Approximately 1,000 area residents gathered at the Waukesha County Expo Center Jan. 7 to hear how Gov. Scott Walker’s budget reforms are working for Wisconsin.
Organized by the Wisconsin branch of Americans for Prosperity and the MacIver Institute, the “It’s Working!” event highlighted how the governor’s Act 10 Budget Repair Bill has improved the financial conditions of the state at each level.
Speakers included Rep. Robin Vos (R-63rd Assembly District) and Waukesha County Executive Dan Vrakas and Dr. Tim Nerenz, president of the Oldenburg Group Incorporated, along with representatives from the organizing groups.
Luke Hilgemann, Americans for Prosperity Foundation Wisconsin State Director, hailed Walker’s changes–the limiting of collective bargaining rights and having public employees pay a certain amount toward their pensions and health care benefits–as “probably the most important fiscal reform in state history.”

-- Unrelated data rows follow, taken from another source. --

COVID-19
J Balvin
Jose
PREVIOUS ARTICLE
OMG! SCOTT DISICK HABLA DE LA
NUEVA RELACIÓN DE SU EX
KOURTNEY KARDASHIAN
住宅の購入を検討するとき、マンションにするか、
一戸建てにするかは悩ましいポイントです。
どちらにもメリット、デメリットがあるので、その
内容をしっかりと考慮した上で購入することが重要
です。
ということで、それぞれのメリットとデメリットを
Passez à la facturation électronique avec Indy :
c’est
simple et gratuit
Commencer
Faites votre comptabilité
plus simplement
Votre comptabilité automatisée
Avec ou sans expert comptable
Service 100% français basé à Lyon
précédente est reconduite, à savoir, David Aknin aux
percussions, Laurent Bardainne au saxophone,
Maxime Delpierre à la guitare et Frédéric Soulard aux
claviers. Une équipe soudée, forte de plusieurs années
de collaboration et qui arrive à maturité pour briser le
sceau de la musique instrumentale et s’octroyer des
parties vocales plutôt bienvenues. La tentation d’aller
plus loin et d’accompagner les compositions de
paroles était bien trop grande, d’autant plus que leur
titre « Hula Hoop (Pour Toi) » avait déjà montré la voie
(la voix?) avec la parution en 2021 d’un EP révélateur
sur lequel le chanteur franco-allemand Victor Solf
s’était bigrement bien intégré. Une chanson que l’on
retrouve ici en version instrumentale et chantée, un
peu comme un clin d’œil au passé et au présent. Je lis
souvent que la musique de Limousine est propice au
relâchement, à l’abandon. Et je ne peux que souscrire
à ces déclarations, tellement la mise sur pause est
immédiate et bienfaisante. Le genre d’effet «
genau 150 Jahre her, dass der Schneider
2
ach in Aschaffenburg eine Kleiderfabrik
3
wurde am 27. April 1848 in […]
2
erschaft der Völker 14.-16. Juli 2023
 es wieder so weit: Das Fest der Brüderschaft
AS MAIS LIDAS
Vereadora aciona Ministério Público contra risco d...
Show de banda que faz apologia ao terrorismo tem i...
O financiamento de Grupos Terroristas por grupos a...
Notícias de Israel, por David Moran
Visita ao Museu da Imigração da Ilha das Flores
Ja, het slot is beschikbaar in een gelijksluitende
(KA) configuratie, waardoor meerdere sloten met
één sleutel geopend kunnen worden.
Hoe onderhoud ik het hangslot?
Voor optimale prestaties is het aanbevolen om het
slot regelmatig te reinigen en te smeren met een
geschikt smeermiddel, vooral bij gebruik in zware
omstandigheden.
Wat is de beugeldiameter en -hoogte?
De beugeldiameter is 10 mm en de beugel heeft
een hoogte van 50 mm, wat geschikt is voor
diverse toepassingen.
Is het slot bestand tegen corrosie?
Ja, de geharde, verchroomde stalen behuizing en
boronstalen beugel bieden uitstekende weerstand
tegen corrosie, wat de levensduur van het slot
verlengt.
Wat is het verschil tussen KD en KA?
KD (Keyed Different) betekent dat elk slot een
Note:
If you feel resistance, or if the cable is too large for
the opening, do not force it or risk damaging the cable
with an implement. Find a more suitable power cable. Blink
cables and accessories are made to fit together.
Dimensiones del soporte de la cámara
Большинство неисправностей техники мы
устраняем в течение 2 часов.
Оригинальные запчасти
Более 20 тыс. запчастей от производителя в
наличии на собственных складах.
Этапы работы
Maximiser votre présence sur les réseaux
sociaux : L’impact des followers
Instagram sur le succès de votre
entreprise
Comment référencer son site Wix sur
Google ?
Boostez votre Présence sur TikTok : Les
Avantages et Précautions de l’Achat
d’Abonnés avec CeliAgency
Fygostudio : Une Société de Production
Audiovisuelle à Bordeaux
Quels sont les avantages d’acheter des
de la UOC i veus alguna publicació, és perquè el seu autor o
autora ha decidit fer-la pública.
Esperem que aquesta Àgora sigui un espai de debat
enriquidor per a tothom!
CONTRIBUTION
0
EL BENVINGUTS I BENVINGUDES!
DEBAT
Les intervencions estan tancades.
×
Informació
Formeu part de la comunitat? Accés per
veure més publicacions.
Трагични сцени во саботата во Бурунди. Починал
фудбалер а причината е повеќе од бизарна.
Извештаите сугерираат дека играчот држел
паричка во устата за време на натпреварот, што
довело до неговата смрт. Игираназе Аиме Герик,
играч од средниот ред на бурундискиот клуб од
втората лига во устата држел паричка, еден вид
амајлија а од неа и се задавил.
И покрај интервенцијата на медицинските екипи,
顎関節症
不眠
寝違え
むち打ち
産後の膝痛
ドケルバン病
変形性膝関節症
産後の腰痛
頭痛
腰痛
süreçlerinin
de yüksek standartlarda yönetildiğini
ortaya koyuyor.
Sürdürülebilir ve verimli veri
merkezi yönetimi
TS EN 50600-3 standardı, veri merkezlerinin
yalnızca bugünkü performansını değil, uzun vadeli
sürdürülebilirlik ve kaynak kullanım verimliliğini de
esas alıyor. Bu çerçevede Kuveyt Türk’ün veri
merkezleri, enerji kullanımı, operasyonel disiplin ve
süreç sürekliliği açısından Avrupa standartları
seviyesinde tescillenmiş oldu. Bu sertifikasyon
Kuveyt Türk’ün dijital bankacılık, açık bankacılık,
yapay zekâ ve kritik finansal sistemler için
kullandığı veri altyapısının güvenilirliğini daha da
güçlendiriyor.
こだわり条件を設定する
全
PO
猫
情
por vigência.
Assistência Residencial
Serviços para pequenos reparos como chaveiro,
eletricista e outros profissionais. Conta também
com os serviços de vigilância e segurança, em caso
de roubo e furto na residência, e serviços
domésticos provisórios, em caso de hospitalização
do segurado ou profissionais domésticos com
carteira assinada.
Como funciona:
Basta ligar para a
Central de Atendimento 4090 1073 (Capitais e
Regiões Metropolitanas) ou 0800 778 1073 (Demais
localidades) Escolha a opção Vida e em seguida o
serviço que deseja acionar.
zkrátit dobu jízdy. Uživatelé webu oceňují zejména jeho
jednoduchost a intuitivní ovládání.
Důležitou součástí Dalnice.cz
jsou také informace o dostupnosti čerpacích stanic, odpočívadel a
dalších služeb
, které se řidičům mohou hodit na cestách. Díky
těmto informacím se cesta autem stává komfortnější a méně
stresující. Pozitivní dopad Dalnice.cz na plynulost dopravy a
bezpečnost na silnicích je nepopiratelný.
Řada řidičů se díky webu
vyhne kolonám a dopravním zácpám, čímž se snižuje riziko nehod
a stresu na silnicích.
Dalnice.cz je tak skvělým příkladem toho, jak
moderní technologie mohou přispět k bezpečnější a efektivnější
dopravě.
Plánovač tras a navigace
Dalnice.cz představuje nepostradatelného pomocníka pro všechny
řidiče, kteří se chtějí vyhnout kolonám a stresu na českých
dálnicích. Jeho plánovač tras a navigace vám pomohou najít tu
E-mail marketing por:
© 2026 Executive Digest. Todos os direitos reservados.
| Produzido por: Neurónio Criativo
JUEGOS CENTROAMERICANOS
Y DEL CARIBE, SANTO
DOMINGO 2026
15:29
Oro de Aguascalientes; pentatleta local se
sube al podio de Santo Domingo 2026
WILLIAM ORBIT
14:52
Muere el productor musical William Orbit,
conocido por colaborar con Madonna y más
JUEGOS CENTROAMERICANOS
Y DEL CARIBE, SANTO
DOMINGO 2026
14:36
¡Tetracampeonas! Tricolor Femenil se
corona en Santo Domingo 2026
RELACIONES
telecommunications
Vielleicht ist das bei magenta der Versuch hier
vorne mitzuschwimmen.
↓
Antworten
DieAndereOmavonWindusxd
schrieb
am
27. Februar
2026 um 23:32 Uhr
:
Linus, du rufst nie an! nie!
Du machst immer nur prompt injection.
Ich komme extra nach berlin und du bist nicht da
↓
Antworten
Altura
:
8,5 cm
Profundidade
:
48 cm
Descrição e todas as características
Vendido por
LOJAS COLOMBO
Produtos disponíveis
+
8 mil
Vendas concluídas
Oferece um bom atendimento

“They said the sky would fall, that thousands of public employees would be out of work, that our children’s education would suffer, that Wisconsin as we know it would no longer be,” he said. “But what happened? The sky is still there and Wisconsin is stronger than ever.”
Brett Healy, president of the John K. MacIver Institute for Public Policy, described 2011 as a “chaotic time at the Capitol.”
“There was a lot of shouting, a lot of gnashing of teeth, and now we need to get the focus back on public policy,” he said.
Healy then introduced a nine-minute video detailing why the budget changes were necessary and the positive effects they have had since their implementation, including a $1.5 million surplus in the Kaukauna school district, a $3.1 million savings in the Appleton school district and a $25 million savings in Milwaukee from employee pensions and health care benefits alone.
“Now the question is ‘Is it working?’ and the answer is a resounding yes,” Healy said at the conclusion of the video.
Vos, the next speaker, walked the audience through the reasoning process in Madison in regards to Act 10. He explained the simple mechanics of state spending and why it was crucial to make a change.
“We can’t print or spend money,” he said, adding that “every nickel” has to be spent on state programs, with the most going toward education and the next highest amount to health care for the poor.
Because of former Gov. Jim Doyle’s “dramatic expansion of Medicare and Medicaid,” and the fact that Obamacare made it impossible for the state to scale back in that area, another solution had to be found, Vos said.
“We made a decision not to increase spending on local governments and schools and to have people pay a very reasonable amount toward their health care and pensions,” he said.
Vos said that when people tell him the Legislature did not have to remove collective bargaining privileges, he reminds them that the unions left the bargaining table on their own volition in 2010.
“They were hoping for a better deal with Tom Barrett, but we won the election,” he said. “Then in December of 2010 they tried to ram through contracts in a lame duck session.”
He continued, “So it is important to remember that the unions walked away from the table when they had the chance to make a better deal. (When they tell you different), it is a lie.”
The state representative encouraged the crowd to get the word out on how the reforms have been a huge positive for the state.
“We need you,” he said. “For too long people would tap me on the shoulder at the grocery store and whisper, ‘You’re doing the right thing,’ then their voices got a little louder and now they are yelling that it’s working. We need to keep sharing the facts because we know the truth is on our side.”
Vrakas then talked about how Waukesha County has benefited from Walker’s changes and the event concluded with a question-and-answer panel discussion.